TEXT FOR ANALYSIS:
Start of Block
Saturday, September 26, 2015

     Two days ago I heard a winged insect buzzing in the bathroom.  The brief sound didn't make me do anything about it.  This morning I heard the sound again.  Clearly, it was a bug spending a lot of bad boring hours between the shade and the window.  I lifted the shade a little, saw a fly on the glass.     Flies don't live a long time if they die of natural causes.  This one had spent at least two days trapped in the house, staying close to the window, which offered a maddening view of the free air world--an  unreachable place, the open three dimensional space where rotten smells mean continuation of the species.  The fly's purpose, thwarted, would have ended were it not for me.
     I had that six-legged animal's life in whatever I did or didn't do with my hands.  The fly didn't know this, wasn't aware of me.  Only the feel of barriers, the plastic shade, the glass, registered in the fly's experience of two days in torment.
     A typical reaction from many people would be to roll up a magazine or newspaper, or take a swatter, and kill it.  A sudden all-body blow, so jarring to the exoskeleton the whitish guts spring forth and stay with the corpse, resembling fungi on a tree trunk.
     I chose a different fate for the fly.  I went to the kitchen, got a small glass, found a manila folder lying around, and returned to the bathroom.  I moved the shade back from the window, put the glass over the fly, slid the folder under the glass's rim, and trapped the now very freaked out prisoner.  I opened the inner and screen doors, stood on the porch, and lifted the glass.  The fly flew, going on to do I know not what, although I suspect water and food were on the immediate agenda.
   
                                                                            Vic Neptune
   

Monday, September 21, 2015

     A farewell to Scott Walker's presidential bid:

     When I saw the caption, "Scott Walker drops out," on MSNBC, I felt glad, and then it occurred to me that he will now resume occupying space in Wisconsin, the state he's governed from a distance ever since Charles and David Koch employed their sorcerous spells to convince Walker he had what it takes to run the America Corporation.
     Do Wisconsinites want Walker back?  I remember the recall election of 2012, when Democrat Tom Barrett ineffectually challenged the sitting governor, losing to superior organization and monied interests.  It didn't matter, finally, that thousands of protestors attracted worldwide notice in Madison, the state's capitol, during a time when the Arab Spring showed people power crying out against oppression supported by status quo policies and armed might supported for decades by first world mentalities.
End of Block
RECORDED DATA:
Start of Block
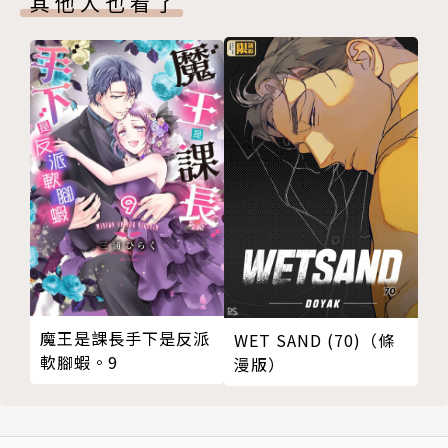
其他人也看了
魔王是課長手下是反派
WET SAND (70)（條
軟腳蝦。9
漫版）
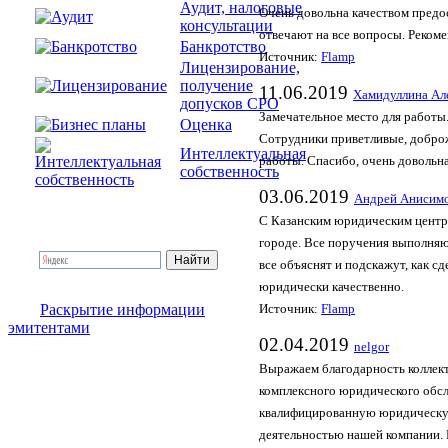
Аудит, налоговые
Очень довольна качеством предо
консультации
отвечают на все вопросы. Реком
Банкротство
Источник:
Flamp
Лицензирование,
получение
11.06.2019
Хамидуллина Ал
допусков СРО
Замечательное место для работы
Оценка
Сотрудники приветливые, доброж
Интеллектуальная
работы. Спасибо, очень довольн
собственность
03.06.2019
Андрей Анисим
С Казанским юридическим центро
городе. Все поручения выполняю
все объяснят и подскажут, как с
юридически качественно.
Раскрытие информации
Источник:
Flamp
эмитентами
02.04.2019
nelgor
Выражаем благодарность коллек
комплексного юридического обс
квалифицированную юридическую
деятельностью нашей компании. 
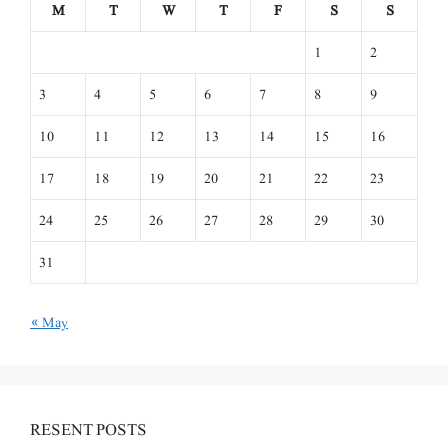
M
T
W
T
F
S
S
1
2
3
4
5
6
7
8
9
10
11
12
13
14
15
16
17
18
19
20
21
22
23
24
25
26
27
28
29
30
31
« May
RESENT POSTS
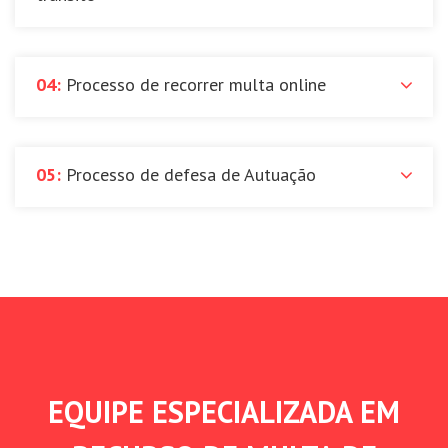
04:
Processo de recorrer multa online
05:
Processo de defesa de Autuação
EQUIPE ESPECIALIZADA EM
End of Block
TO DO:
A. Print the stretch of the blog post from "A farewell to" through "first world mentalities." word for word.
B. Please report each line of the entries that contains the string "работы".

SET OF ANSWERS:
A.
A farewell to Scott Walker's presidential bid:

     When I saw the caption, "Scott Walker drops out," on MSNBC, I felt glad, and then it occurred to me that he will now resume occupying space in Wisconsin, the state he's governed from a distance ever since Charles and David Koch employed their sorcerous spells to convince Walker he had what it takes to run the America Corporation.
     Do Wisconsinites want Walker back?  I remember the recall election of 2012, when Democrat Tom Barrett ineffectually challenged the sitting governor, losing to superior organization and monied interests.  It didn't matter, finally, that thousands of protestors attracted worldwide notice in Madison, the state's capitol, during a time when the Arab Spring showed people power crying out against oppression supported by status quo policies and armed might supported for decades by first world mentalities.

B.
Замечательное место для работы
работы. Спасибо, очень довольн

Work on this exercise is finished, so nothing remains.